LONDON (Reuters) – British health minister Matt Hancock said he would talk to colleagues about fines imposed on families for breaking lockdown rules, after a top government adviser received widespread public condemnation for his lockdown travel.
Asked whether fines would be rescinded for those who had given childcare-related justifications for breaking the lockdown, similar to those made by government adviser Dominic Cummings, Hancock said the government would consider this.
“We do understand the impact and the need for making sure that children get adequate childcare. That is one of the significant concerns that we’ve had all the way through this,” Hancock said at the government’s daily news conference.
“I think that (it) is … perfectly reasonable to take away that question. I’ll have to talk to my Treasury colleagues before I can answer it in full,” he added.
Cummings, Prime Minister Boris Johnson’s closest aide, drove 250 miles from his London home with his wife and young son during lockdown, and while there made another trip to a local beauty spot, which he said was for the purpose of testing his eyesight.
He said on Monday he believed he had acted “reasonably” and within the law, and had no regrets about his actions.
Johnson said he was satisfied with his aide’s version of events.
However, in a poll conducted after Cummings sought to explain his actions, YouGov found 71% of people believed he had broken lockdown rules and 59% thought he should resign.

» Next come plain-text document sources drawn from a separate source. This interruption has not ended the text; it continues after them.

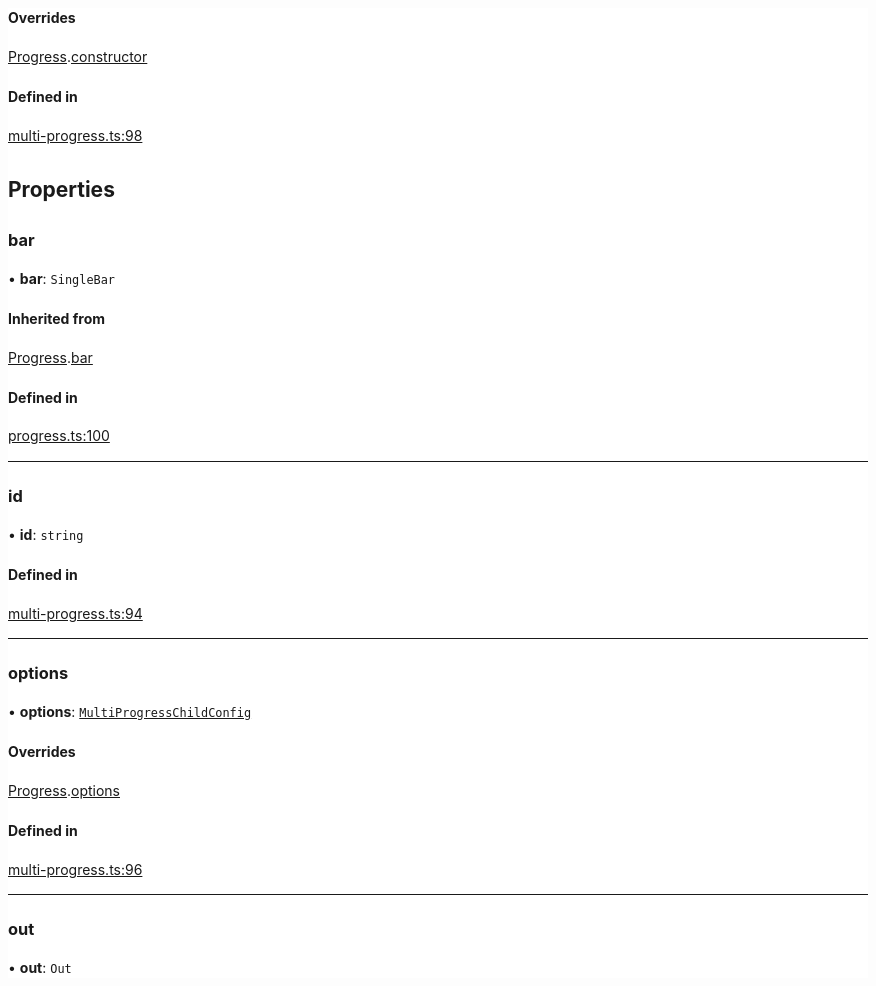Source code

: #### Overrides

[Progress](Progress.md).[constructor](Progress.md#constructor)

#### Defined in

[multi-progress.ts:98](https://github.com/snickbit/snickbit.js/blob/3fd09b6/packages/node-utilities/src/multi-progress.ts#L98)

## Properties

### bar

• **bar**: `SingleBar`

#### Inherited from

[Progress](Progress.md).[bar](Progress.md#bar)

#### Defined in

[progress.ts:100](https://github.com/snickbit/snickbit.js/blob/3fd09b6/packages/node-utilities/src/progress.ts#L100)

___

### id

• **id**: `string`

#### Defined in

[multi-progress.ts:94](https://github.com/snickbit/snickbit.js/blob/3fd09b6/packages/node-utilities/src/multi-progress.ts#L94)

___

### options

• **options**: [`MultiProgressChildConfig`](../interfaces/MultiProgressChildConfig.md)

#### Overrides

[Progress](Progress.md).[options](Progress.md#options)

#### Defined in

[multi-progress.ts:96](https://github.com/snickbit/snickbit.js/blob/3fd09b6/packages/node-utilities/src/multi-progress.ts#L96)

___

### out

• **out**: `Out`
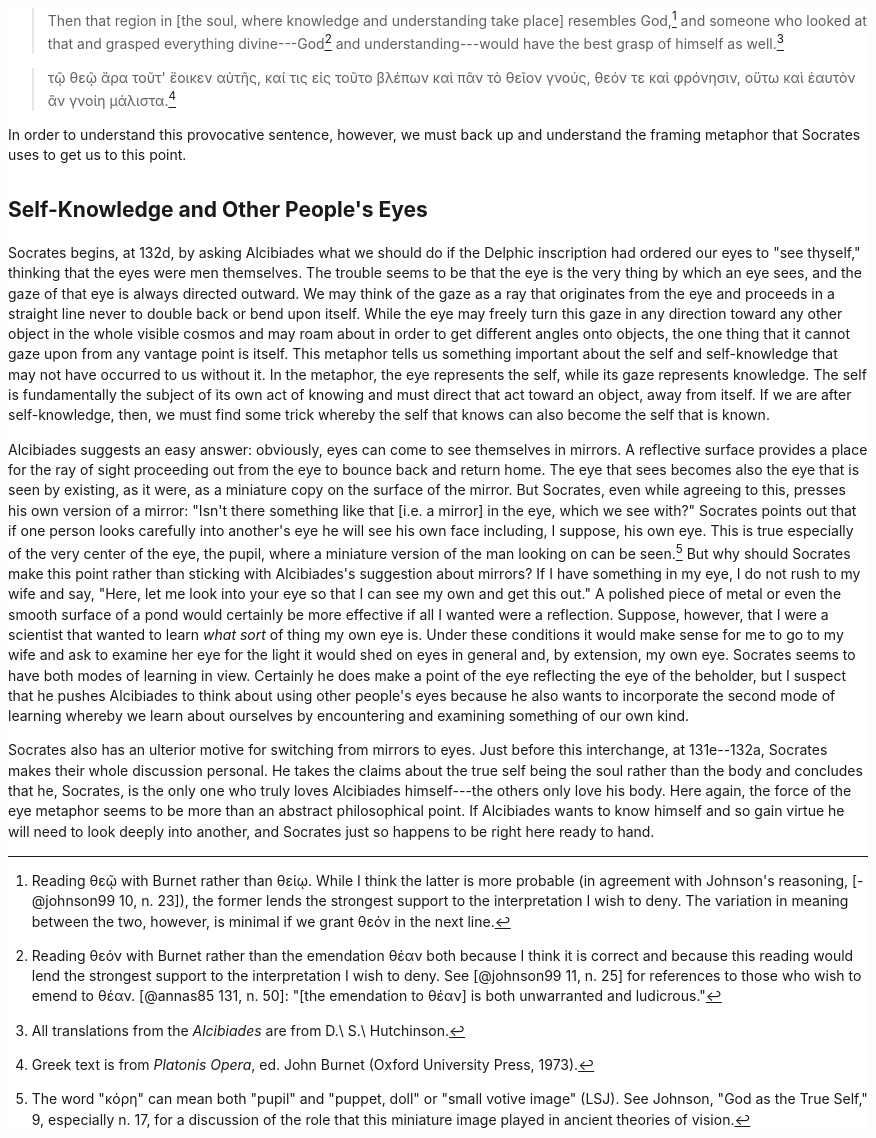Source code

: > Then that region in [the soul, where knowledge and understanding
> take place] resembles God,[^68] and someone who looked at that and
> grasped everything divine---God[^69] and understanding---would have
> the best grasp of himself as well.[^8r]

  [^68]: Reading θεῷ with Burnet rather than θείῳ.  While I think the latter is more probable (in agreement with Johnson's reasoning, [-@johnson99 10, n. 23]), the former lends the strongest support to the interpretation I wish to deny.  The variation in meaning between the two, however, is minimal if we grant θεόν in the next line.

  [^69]: Reading θεόν with Burnet rather than the emendation θέαν both because I think it is correct and because this reading would lend the strongest support to the interpretation I wish to deny.  See [@johnson99 11, n. 25] for references to those who wish to emend to θέαν.  [@annas85 131, n. 50]: "[the emendation to θέαν] is both unwarranted and ludicrous."

  [^8r]: All translations from the *Alcibiades* are from D\.\ S\.\ Hutchinson.

> τῷ θεῷ ἄρα τοῦτ' ἔοικεν αὐτῆς, καί τις εἰς τοῦτο βλέπων καὶ πᾶν
> τὸ θεῖον γνούς, θεόν τε καὶ φρόνησιν, οὕτω καὶ ἑαυτὸν ἂν γνοίη
> μάλιστα.[^8s]

  [^8s]: Greek text is from *Platonis Opera*, ed. John Burnet (Oxford University Press, 1973).

In order to understand this provocative sentence, however, we must back up and understand the framing metaphor that Socrates uses to get us to this point.




## Self-Knowledge and Other People's Eyes ##


Socrates begins, at 132d, by asking Alcibiades what we should do if the Delphic inscription had ordered our eyes to "see thyself," thinking that the eyes were men themselves.  The trouble seems to be that the eye is the very thing by which an eye sees, and the gaze of that eye is always directed outward.  We may think of the gaze as a ray that originates from the eye and proceeds in a straight line never to double back or bend upon itself.  While the eye may freely turn this gaze in any direction toward any other object in the whole visible cosmos and may roam about in order to get different angles onto objects, the one thing that it cannot gaze upon from any vantage point is itself.  This metaphor tells us something important about the self and self-knowledge that may not have occurred to us without it.  In the metaphor, the eye represents the self, while its gaze represents knowledge.  The self is fundamentally the subject of its own act of knowing and must direct that act toward an object, away from itself.  If we are after self-knowledge, then, we must find some trick whereby the self that knows can also become the self that is known.


Alcibiades suggests an easy answer: obviously, eyes can come to see themselves in mirrors.  A reflective surface provides a place for the ray of sight proceeding out from the eye to bounce back and return home.  The eye that sees becomes also the eye that is seen by existing, as it were, as a miniature copy on the surface of the mirror.  But Socrates, even while agreeing to this, presses his own version of a mirror: "Isn't there something like that [i.e. a mirror] in the eye, which we see with?"  Socrates points out that if one person looks carefully into another's eye he will see his own face including, I suppose, his own eye.  This is true especially of the very center of the eye, the pupil, where a miniature version of the man looking on can be seen.[^6a] But why should Socrates make this point rather than sticking with Alcibiades's suggestion about mirrors?  If I have something in my eye, I do not rush to my wife and say, "Here, let me look into your eye so that I can see my own and get this out."  A polished piece of metal or even the smooth surface of a pond would certainly be more effective if all I wanted were a reflection.  Suppose, however, that I were a scientist that wanted to learn *what sort* of thing my own eye is.  Under these conditions it would make sense for me to go to my wife and ask to examine her eye for the light it would shed on eyes in general and, by extension, my own eye.  Socrates seems to have both modes of learning in view.  Certainly he does make a point of the eye reflecting the eye of the beholder, but I suspect that he pushes Alcibiades to think about using other people's eyes because he also wants to incorporate the second mode of learning whereby we learn about ourselves by encountering and examining something of our own kind.

  [^6a]: The word "κόρη" can mean both "pupil" and "puppet, doll" or "small votive image" (LSJ).  See Johnson, "God as the True Self," 9, especially n. 17, for a discussion of the role that this miniature image played in ancient theories of vision.


Socrates also has an ulterior motive for switching from mirrors to eyes.  Just before this interchange, at 131e--132a, Socrates makes their whole discussion personal.  He takes the claims about the true self being the soul rather than the body and concludes that he, Socrates, is the only one who truly loves Alcibiades himself---the others only love his body.  Here again, the force of the eye metaphor seems to be more than an abstract philosophical point.  If Alcibiades wants to know himself and so gain virtue he will need to look deeply into another, and Socrates just so happens to be right here ready to hand.


  [^7g]: Trans. M\.\ J\.\ Levett, revised by Myles Burnyeat.
  [^8p]: For various versions of this see for example: [@grube64 148]; [@lee76 81]; [@sorabji06 34--35, 115].
  [^8q]: Both [@annas85], and [@johnson99], for example, read the passage in this way.  I join with John Cooper in referring to the *First Alcibiades* simply as the *Alcibiades*.
  [^dM]: Annas and Johnson construe the term in this way and capitalize "God" throughout.
  [^dN]: Another good example can be found in Epictetus's *Discourses* 1.1.10--12, where Zeus gives Epictetus a portion of himself by giving him the power of choice, or again *Discourses* 2.8.11 where Epictetus claims that we all contain a particle of God within us.
  [^dO]: Trans. Alexander Nehamas and Paul Woodruff.
  [^6C]: See, for example, this claim exactly in Annas's interpretation of the *Alcibiades*, [-@annas85 133]: "the true self turns out to be God, the ultimate reality."  She also comments on the frequent occurrence of this thought in the history of philosophy: "It is a thought which...we find perennially tempting and perennially repulsive."
  [^7h]: As a testament to the widespread and perennial appeal of this line of thinking even at a popular level see the climactic scene of Paulo Coelho's *The Alchemist* (HarperCollins, 1993).
  [^6l]: This reconstruction seems to be what Johnson, [-@johnson99 3], thinks: "[Socrates] suggests through the analogy with vision that one's truest self is the intellectual part of the soul, and that this intellect, being divine, is ultimately to be identified with God."  This also seems implied by Annas's reading, [-@annas85 132]: "[in this passage] knowing one's real self is knowing God."
  [^6m]: Johnson, [-@johnson99 8], attempts to reconstruct an argument on Socrates's behalf for this conclusion using the premises from 128a--130c.
  [^6g]: See for example [@annas85 133]: "Self-knowledge is not of the paradigmatically subjective, the embodied individual; it is of the paradigmatically objective, so that the true self turns out to be God, the ultimate reality."
  [^MAC0m]: The phrase "and someone who looked at that and grasped everything divine," is ambiguous between two readings.  Socrates could have in mind two separate cognitive acts: (i) looking at the rational aspect of another person's soul *and as a separate act* (ii) grasping everything divine.  Or Socrates could mean a single cognitive act, taking καί as epexegetic: looking at the rational aspect of another person's soul *and thereby* grasping everything divine.  In neither case do we need to suppose a strict identity between the rational aspect of another person's soul and everything divine.  The second reading makes good sense on the principle that one can come to grasp something in the act of looking carefully at its analogue.
  [^6o]: I agree with Johnson, [-@johnson99 10], that the final phrase which I have emphasized must be retained as essential to the argument.
  [^6p]: For a review of the relevant facts for and against inclusion of these lines see Johnson, "God as the True Self," 11--14, who favors their inclusion.  See [@annas85 132, n. 51] for an argument against.  Whether these lines are genuine or not does not greatly affect my argument.  Annas thinks that the inclusion of these lines "spoils the metaphor" of looking into another's pupil, but only because she thinks the earlier passage means that "a soul should look at another soul, and *there* see God," i.e. that God is "inside the soul."  As I have tried to argue above, the earlier passage does not actually say this.
  [^4o]: The manuscript text reads αὐτὸν ἕκαστον and this is the reading adopted by both Hutchinson and Johnson.  Burnet emends to αὐτὸ ἕκαστον.  See Allen, [-@allen62 188 n. 4], for support.
  [^6r]: I agree with Allen, [-@allen62 187--188], that we can make some headway in ruling *out* some interpretations that are grammatically impossible.  Primarily, I agree that it must be substantival rather than pronomial.
  [^6j]: [-@annas85 131].  She has further grounds for thinking this since she thinks that the identification of the self with the soul rather than the body means that the self must lose its individual personality.  The implicit principle seems to be that souls cannot be individuated without bodies.  Throughout, however, she does not make clear whether she means that there are a numerical plurality of selves that are qualitatively indistinguishable or simply a single self shared by all.
  [^6f]: So Annas [-@annas85 131], and [@johnson99 7].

Police in England and Wales have issued more than 14,000 fines for alleged breaches of lockdown laws from March 27 to May 11, the period that included Cummings’ trips, according to the National Police Chiefs’ Council.
Hancock was questioned about the justification for fining others for breaching the rules by Martin Poole, a clergyman from Brighton.
“Everything about this weekend and the storm that is going on around this is about unfairness,” Poole told Sky News.
“I think people feel a very strong sense that it’s not right that certain people can behave in a way the rest of us are not allowed to.”
BBC Political Editor Laura Kuenssberg, citing a government source, said Hancock had not announced a review of lockdown fines, but had instead meant he would pass on the concern to colleagues.
The government said it had nothing to add to Hancock’s comments.